SOURCE TEXT >>
+ + + +
The politics of war and military intervention are leading to increased measures of “security” and repression in a climate of intense demagogic and xenophobic propaganda, which poisons public opinion.

The anti-communist offensive is continuing, as is seen in brutal attacks and vilification that is especially harsh in the Baltic countries and Ukraine, with the ban on political activity, on communist symbols and the obscene equation of communism with fascism.

The capitalist attack on the working class is taking place on many fronts on the basis of dictates of the financial oligarchy in order to obtain maximum profit.

This consists in the elimination of most of the political, social and trade union rights and gains won by the working class during decades of struggles, in the so-called “structural reforms” in the marketplace for labour power, which allows greater flexibility and insecurity, tighter control over production and total “deregulation” to eliminate the barriers erected against capitalist exploitation.

The attack on wages is continuing, which are differentiated to favour the labor aristocracy and harm the masses of workers. Pensions and social security for the workers are being reduced and the retirement age is being increased. In many countries, the capitalists and their governments are trying to extend the working day, to increase work at night and on holidays. We are witnessing the expansion of the informal sector, without rights for workers. Women, youth and migrant workers are the favourite targets of discrimination and super-exploitation, with the attempt to break the united resistance of the working class.

In countries forced to devalue their currency, the workers are required to pay for the economic disaster.

In many countries collective bargaining agreements (national and group) are being degraded, especially those won by the trade unions that are resisting the offensive. The capitalists and their governments are increasing their efforts to divide the workers, young from old, regular from irregular, native-born from foreign-born, etc. Threats, blackmail and lies have become the favourite methods of the bourgeoisie.

The high level of indebtedness of states – due to the financial bailout of the banks and enterprises – and the political consequences of “austerity,” are leading to further cuts in social spending, in health care, education, pensions and public transport, besides the increase in direct and indirect taxes on the labouring masses.

The neo-liberal treaties such as the Transatlantic Trade and Investment Partnership, TTIP, the General Services Administration, CETA and the Trade in Services Agreement, TISA, will affect the rules that guarantee a minimum of protection in the workplace and social security, as well as the quality and safety of food, and the defense of public services. Due to this the most powerful monopolies can easily penetrate the markets in order to seek maximum profit. One consequence of this will be the elimination of thousands of jobs. Clearly these treaties are weapons against all the peoples.

As a result of the criminal offensive of capitalism and its governments the class struggle is sharpening.
+ + + +
DATASET CONTENT >>
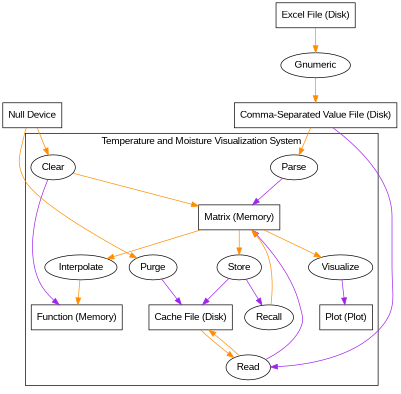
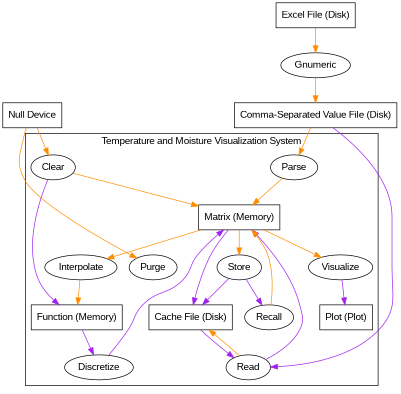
  digraph {
    fontname="Liberation Sans"
    rankdir=TB
    node [fontname="Liberation Sans" shape=oval]
    edge [color=darkorange fontname="Liberation Sans"]
    n1 [label="Matrix (Memory)" shape=box]
    n2 [label="Function (Memory)" shape=box]
    n3 [label="Plot (Plot)" shape=box]
    n4 [label="Cache File (Disk)" shape=box]
    n5 [label=Parse]
    n6 [label=Interpolate]
+   n7 [label=Discretize]
    n8 [label=Visualize]
    n9 [label=Clear]
    n10 [label=Read]
    n11 [label=Store]
    n12 [label=Recall]
    n13 [label=Purge]
    n14 [label="Null Device" shape=box]
    n15 [label="Excel File (Disk)" shape=box]
    n16 [label=Gnumeric]
    n17 [label="Comma-Separated Value File (Disk)" shape=box]
    subgraph cluster_1 {
      label="Temperature and Moisture Visualization System"
      n1
      n2
      n3
      n4
      n5
      n6
+     n7
      n8
      n9
      n10
      n11
      n12
      n13
    }
    n1 -> n6
    n1 -> n8
    n1 -> n11
-   n4 -> n10
-   n5 -> n1 [color=purple]
+   n2 -> n7 [color=purple]
+   n4 -> n10 [color=purple]
+   n5 -> n1
    n6 -> n2
+   n7 -> n1 [color=purple]
    n8 -> n3 [color=purple]
    n9 -> n1
    n9 -> n2 [color=purple]
    n10 -> n1 [color=purple]
    n10 -> n4
    n11 -> n4 [color=purple]
    n11 -> n12 [color=purple]
    n12 -> n1
-   n13 -> n4 [color=purple]
+   n1 -> n4 [color=purple]
    n14 -> n9
    n14 -> n13
    n15 -> n16
    n16 -> n17
    n17 -> n5
    n17 -> n10 [color=purple]
  }
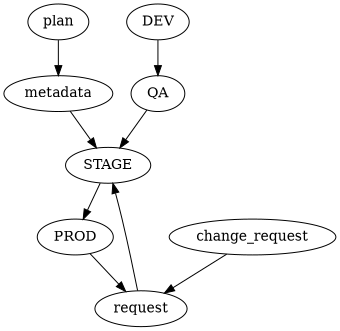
+ + + +
REQUIRED TASK >> Resume the statement on the capitalist offensive against the working class, carrying it on from its closing sentence about the sharpening of the class struggle.

OUTPUT OF THE TASK >>
10. The profound crisis of social democracy and revisionism

The urgency for the bourgeoisie to find a way out of its serious economic difficulties, by placing them on the back of the working class and popular strata, while maintaining social peace; the need to prepare for imperialist wars, without alarming the peoples; the implementation of reactionary measures, under the guise of “reform” and “democracy,” have created the bases for open collaboration between the financial oligarchy and the social-democratic and revisionist parties, the real social props of the bourgeois dictatorship and supports of imperialism.

In countries where these counter-revolutionary parties are in government, they usually participate actively in the measures adopted by the bourgeoisie against the working class and popular masses. The leaders of these parties are fully integrated into the system of the financial oligarchy, and they take a direct role in the consolidation of bourgeois rule and in the repression of the workers’ movement. In order to stay in power, the social- democratic parties make alliances with right-wing parties.

Where they are not in government, the social-democratic and revisionist leaders resort to more sophisticated methods, in order to channel and divert the protests of the working class and sectors of the petty bourgeoisie who affected by the crisis and the policies of big capital and its institutions. It is important to note that in the imperialist countries, particularly the ones that are most aggressive against the working class and peoples, the social democrats and revisionists are increasing their activity, spreading illusions and mystifications about the imperialist institutions, about the peaceful transformation of society; they are weakening the vigilance of the masses against political reaction, hiding from the masses the class character of fascism and striving to “protect” the working class from the influence of communism.

In particular, we emphasize the role of the left wing of social- democracy which is retarding the process of disintegration of reformism and spreading the dangerous illusion that the imperialist institutions can be reformed, to become democratic and “social.” This is a path that leads only to new and crushing defeats.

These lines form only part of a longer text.